So, Francis and Matthew have been working hard to produce the 2005 stats for WriteToThem, which measure, among other things, how responsive MPs are to messages from their constituents. We’ve had a couple of questions about what the quoted confidence intervals for the stats actually mean, so some notes on that and also on conclusions that can be drawn from them:
We get the responsiveness stats by sending each user of WriteToThem a questionnaire two weeks after their message is sent to their MP (or other representative), with a reminder after three weeks. The questionnaire asks them whether they’ve had a response from the MP, and, as a follow-up question, whether this is the first time they’ve ever contacted an elected representative.
Now, an estimate of the MP’s true response rate (that is, the probability that a random letter from a member of the public will receive an answer within 2–3 weeks) is obviously the number of respondents answering “yes” to the first questionnaire question, divided by the total number of responses to the question. (Assuming, that is, that the people who answer the question at all are representative of all the people who write to a given MP, that they answer honestly, etc. etc.) So, we can regard this as being a bit like an opinion poll: we ask a sample of constituents whether they got an answer, and extrapolate to estimate the total response rate.
Unfortunately in many cases we don’t have very many responses to the questionnaire (either because an MP’s constituency isn’t very wired so few constituents used our service, or we didn’t have accurate contact details for a significant part of the year so couldn’t put those people in touch with their MP, or because the MP was recently elected so hasn’t had much time to accumulate data).
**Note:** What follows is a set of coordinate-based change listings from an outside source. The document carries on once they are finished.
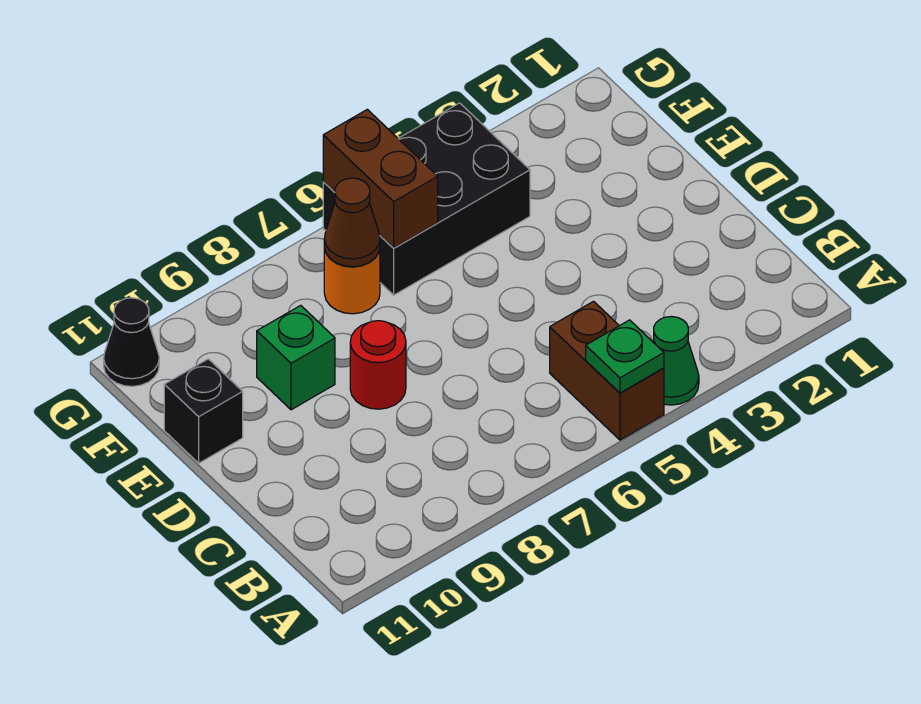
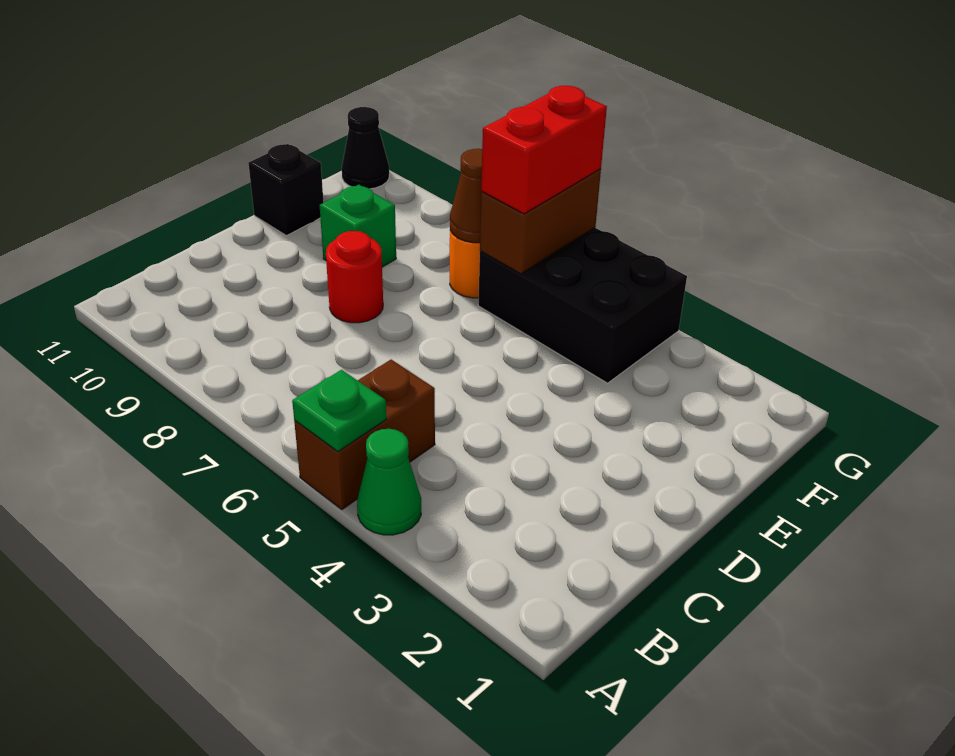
none -> red brick F6:G6 level 3

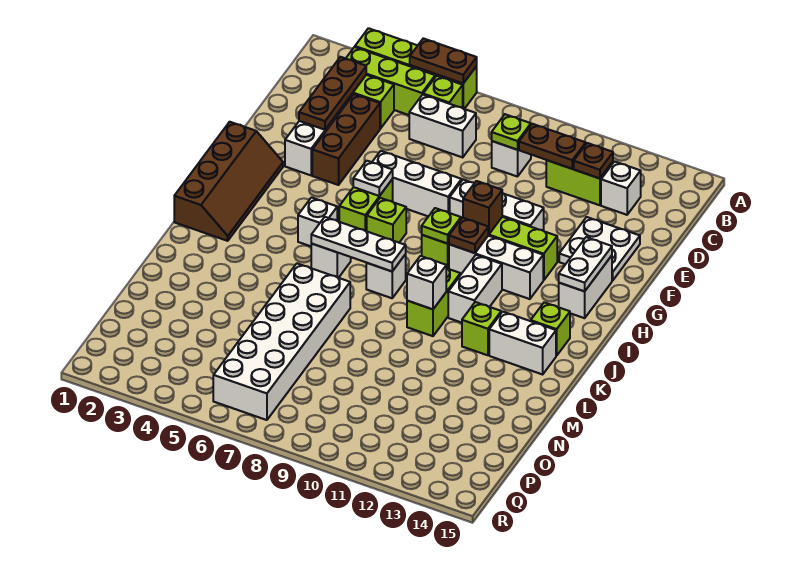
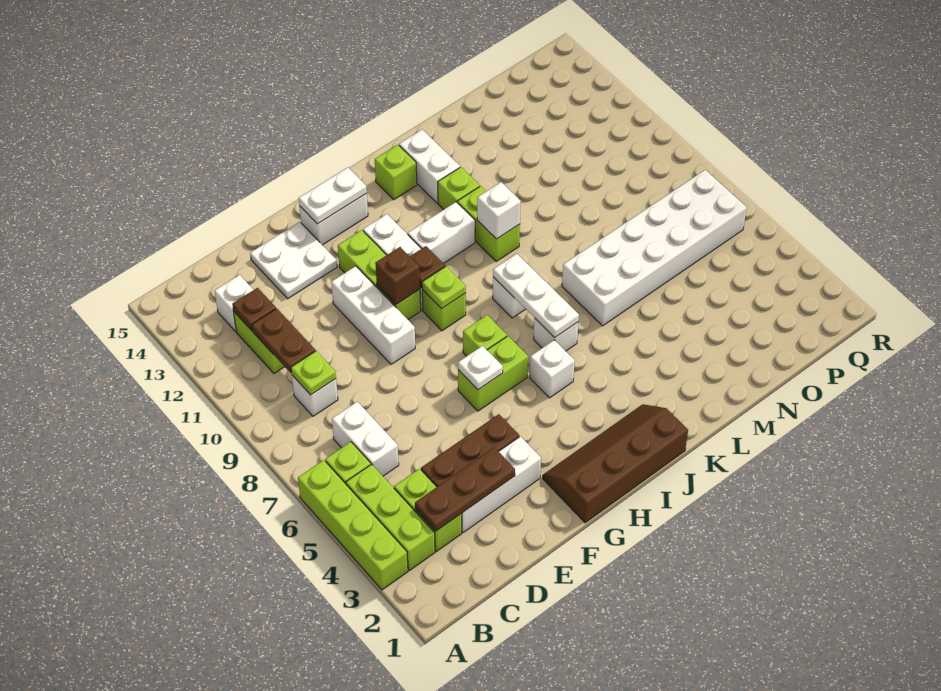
brown plate A5:A6 level 2 -> none
white brick F6:F8 level 1 -> none
lime brick J10:K10 level 1 -> lime brick K10:K11 level 1

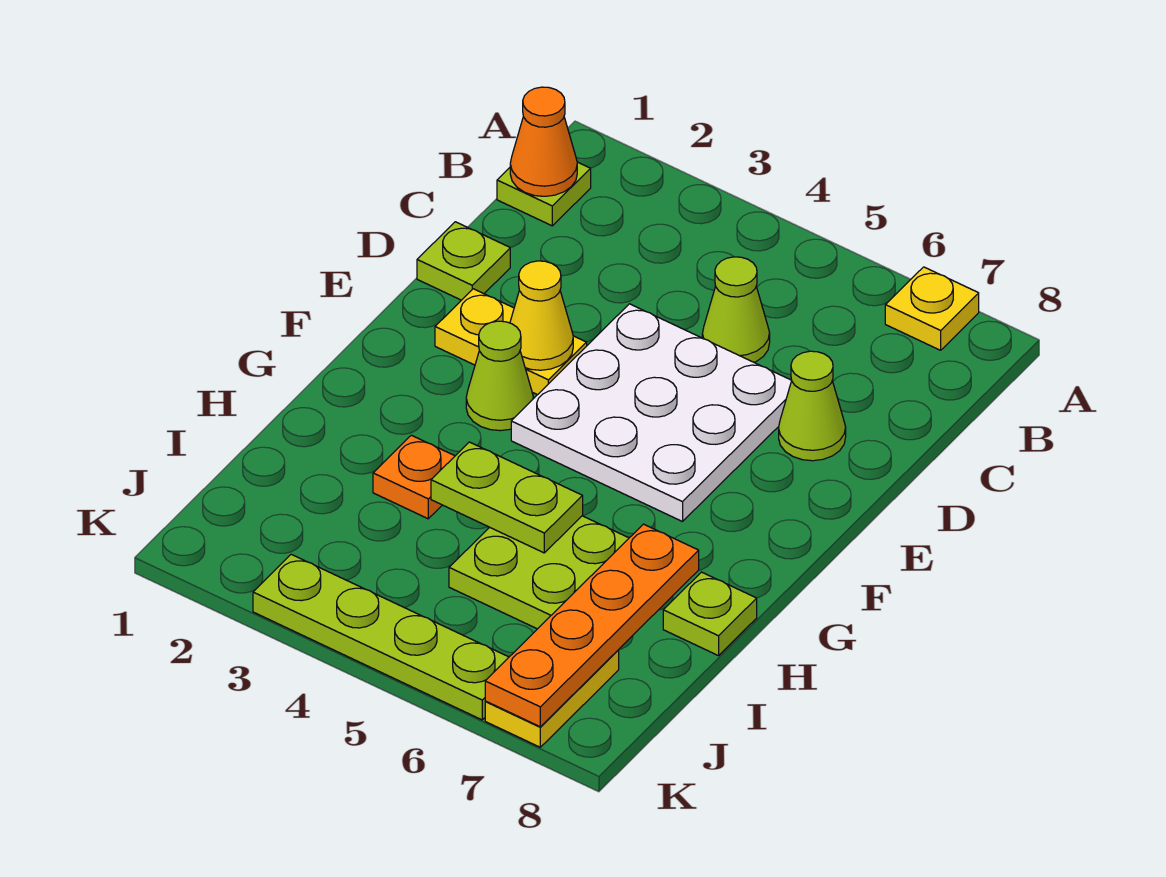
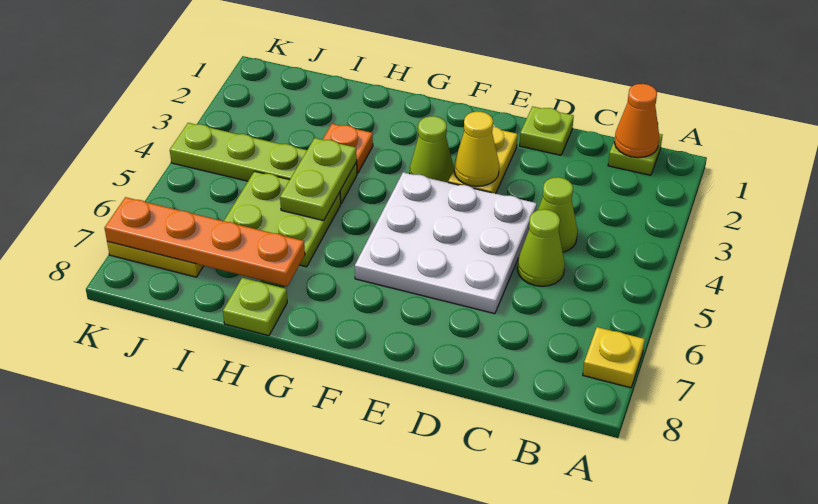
lime cone D7 level 1 -> lime cone C4 level 1
lime plate K3:K6 level 1 -> lime plate H4:K4 level 1

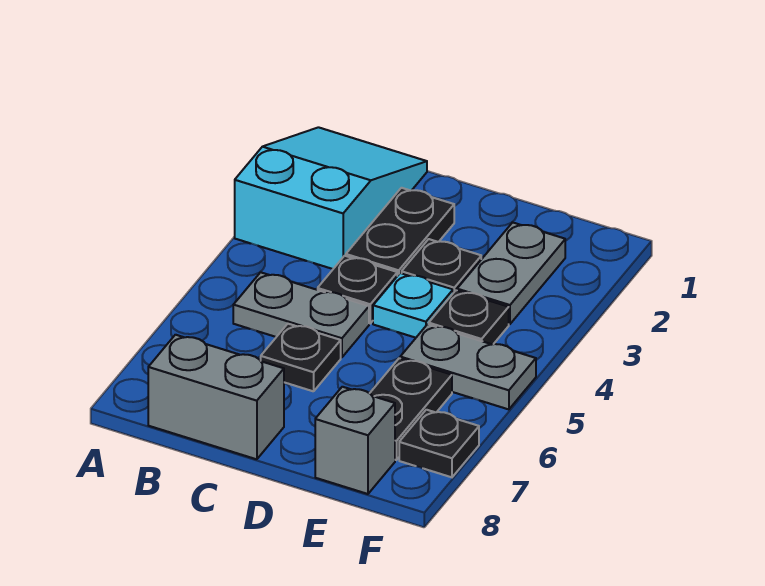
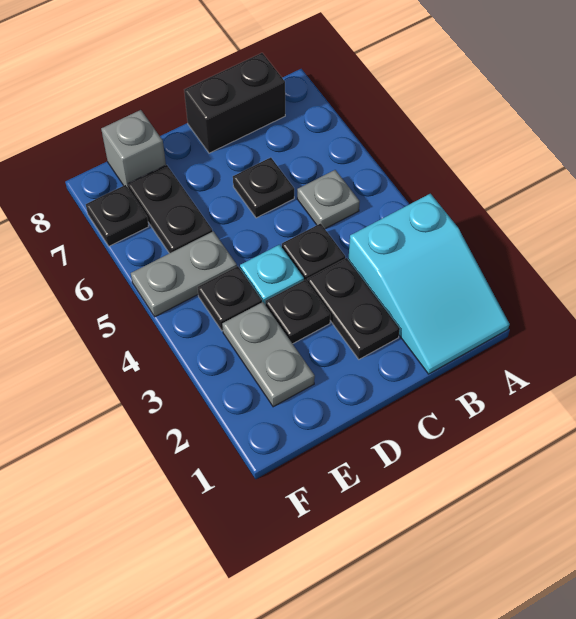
grey plate B5:C5 level 1 -> grey plate B5 level 1
grey brick B8:C8 level 1 -> black brick B8:C8 level 1

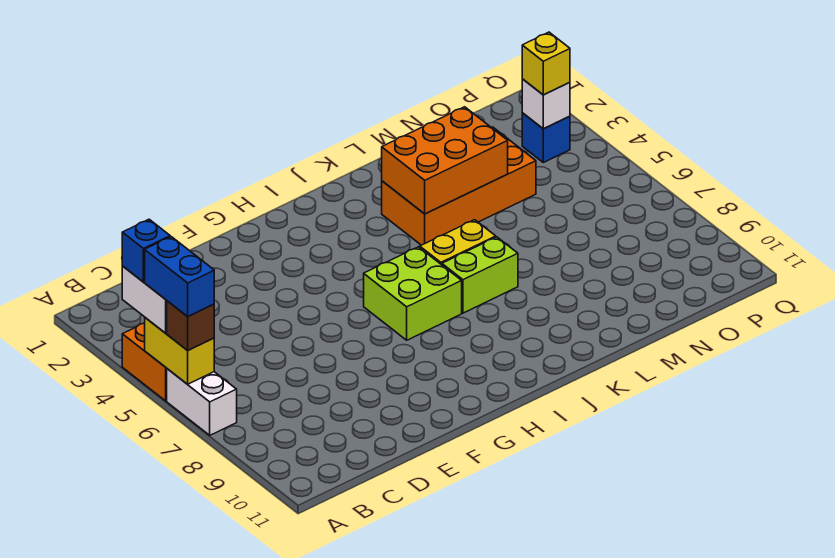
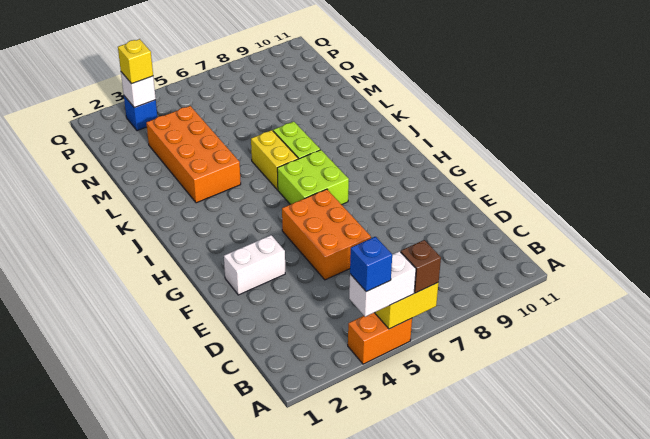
blue brick A5:A6 level 4 -> none
white brick A6:A7 level 1 -> white brick F2:F3 level 1
orange brick K3:M4 level 2 -> orange brick E5:G6 level 1

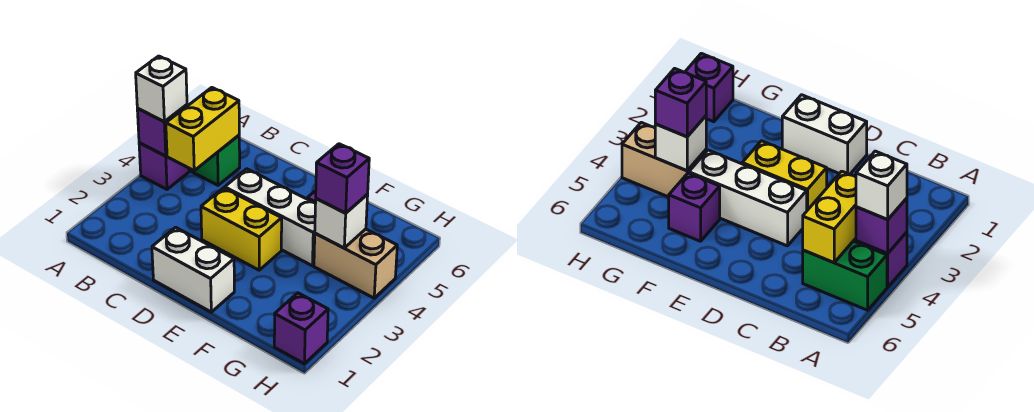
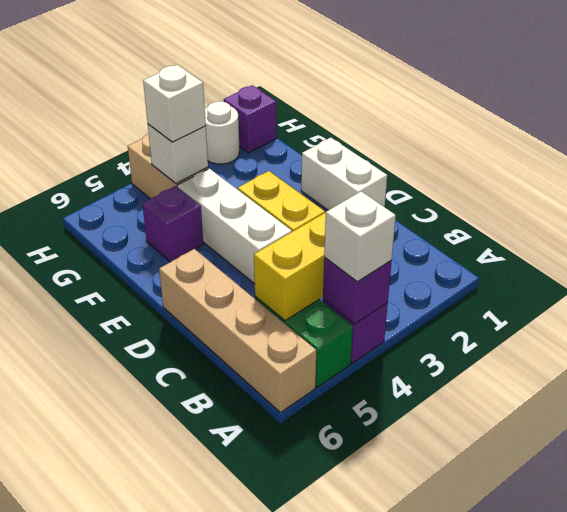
none -> tan brick A6:D6 level 1
purple brick G4 level 3 -> white brick G4 level 3
none -> white round brick H2 level 1

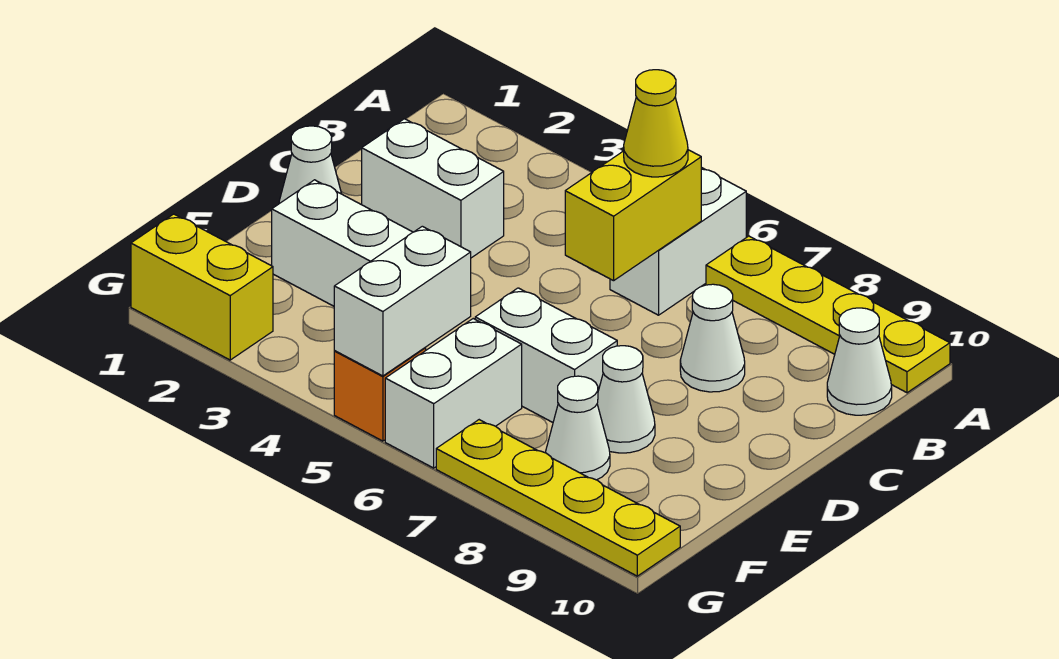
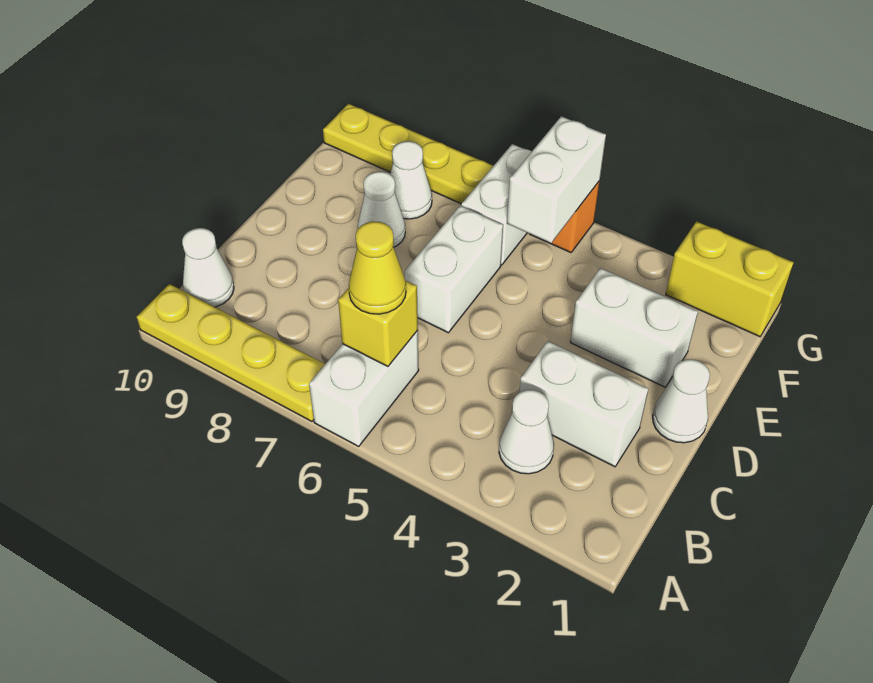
yellow brick B6:C6 level 2 -> yellow brick B6 level 2
white cone C8 level 1 -> white cone B3 level 1
white brick E6:E7 level 1 -> white brick D6:E6 level 1

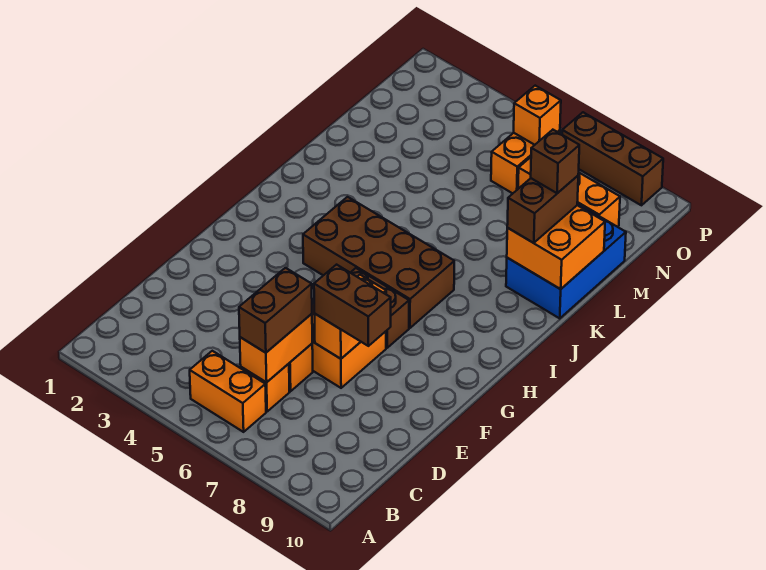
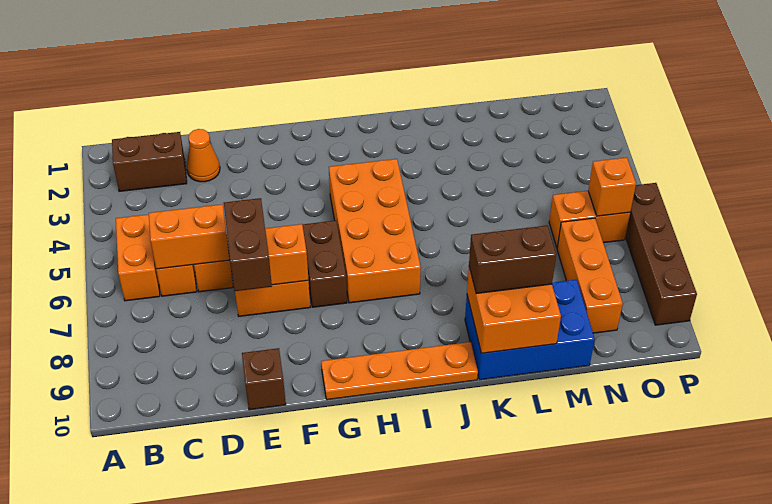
brown brick C6:D6 level 3 -> brown brick B2:C2 level 1
none -> orange cone D2 level 1
none -> orange plate G10:J10 level 1
brown brick H4:I7 level 1 -> orange brick H4:I7 level 1
brown brick L9 level 4 -> brown brick E10 level 1
brown brick P7:P9 level 1 -> brown brick P6:P9 level 1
Over the course of they year we sent MPs about 30,000 messages, giving an average of about fifty per MP, but the number of messages sent to individual MPs varied quite a bit:
Obviously, the fewer messages we send to an MP, the fewer questionnaire responses about their performance we receive, and therefore the less accurate our estimate of how well they perform. To see why this is, consider a simple analogy. Imagine that a particular MP manages to respond to 50% of messages within 2–3 weeks. You can model that with a flip of a coin: for each message, flip the coin, and if it comes up heads, count that as a response received, and if tails, not received. Suppose you do that once: 50% of the time the coin comes up heads (MP did respond), and 50% of times tails (MP did not respond). If there’s only one message, therefore, you will always see a response rate of 0% or of 100%. With two messages there are three possibilities: 25% of the time you’ll get two tails, 50% of the time one head and one tail, and 25% of the time you’ll get two heads. So 50% of the time the estimated responsiveness is correct (1 / 2 = 50%), and 50% of the time it’s wrong. As the number of responses increases, accuracy improves; for instance, for an MP who has a response rate of 50% and 20 questionnaire responses, the probability that we’ll estimate various values for their responsiveness looks like this:
—now the probability that our estimate will be exactly correct (10 “yes” answers out of 20 questionnaires) is only 18%, but the probability that we’ll get an answer quite close to the true value (between 8 and 12 “yes”s, or from 40% to 60%) is quite high: about 74%. It’s 95% certain that we’ll see between 6 and 14 “yes”s, corresponding to an estimated response rate between 30% and 70%. To put it another way, if all MPs had twenty questionnaire responses, and all had a responsiveness of 50%, then for about 2.5% of them (16 MPs) we’d estimate that their responsiveness was worse than 30%, and for another 16 that it was better than 70%. The [30%–70%] range is called a “95% confidence interval”, and is an indication of how sure we are about the statistics we are publishing. If you don’t pay attention to the confidence intervals you will get a misleading impression from these statistics—we show the confidence intervals for a reason!
(For a comparison, a commercial opinion poll would typically use a sample of between 1,000 and 2,000 people, giving rather narrower confidence intervals, typically of ±2–3%. We can’t do that for individual MPs because we don’t have enough data, but for the data on the responsiveness of different types of representatives we have lots of data and can produce much more accurate numbers. For instance, our estimate of the overall responsiveness of MPs, which is based on tens of thousands of questionnaire responses, is 63%, and our confidence interval on this is much smaller than 1%.)
I’ll finish with something on the question of which parties’ MPs are best at answering constituents’ correspondence. Here’s a plot of our estimates of the response rates of MPs from some major parties:
(This ignores the Northern Ireland parties because (a) none of them has very many MPs, so we don’t have much data; and (b) I’d run out of colours and wouldn’t like to make an horrific faux pas. I’ve lumped together the Welsh and Scottish nationalists for much the same reasons. Apologies. The way to read the graph, by the way, is to consider each curve as telling you “what fraction of this party’s MPs have a responsiveness equal to or less than the value”.)
So what does this tell us? Tories are better at answering their mail, and everybody else does about equally well. (If you want the gory details, the distributions may be compared using a Kolmogorov-Smirnov test; only the distribution for Conservative MPs differs significantly to those of the other parties.)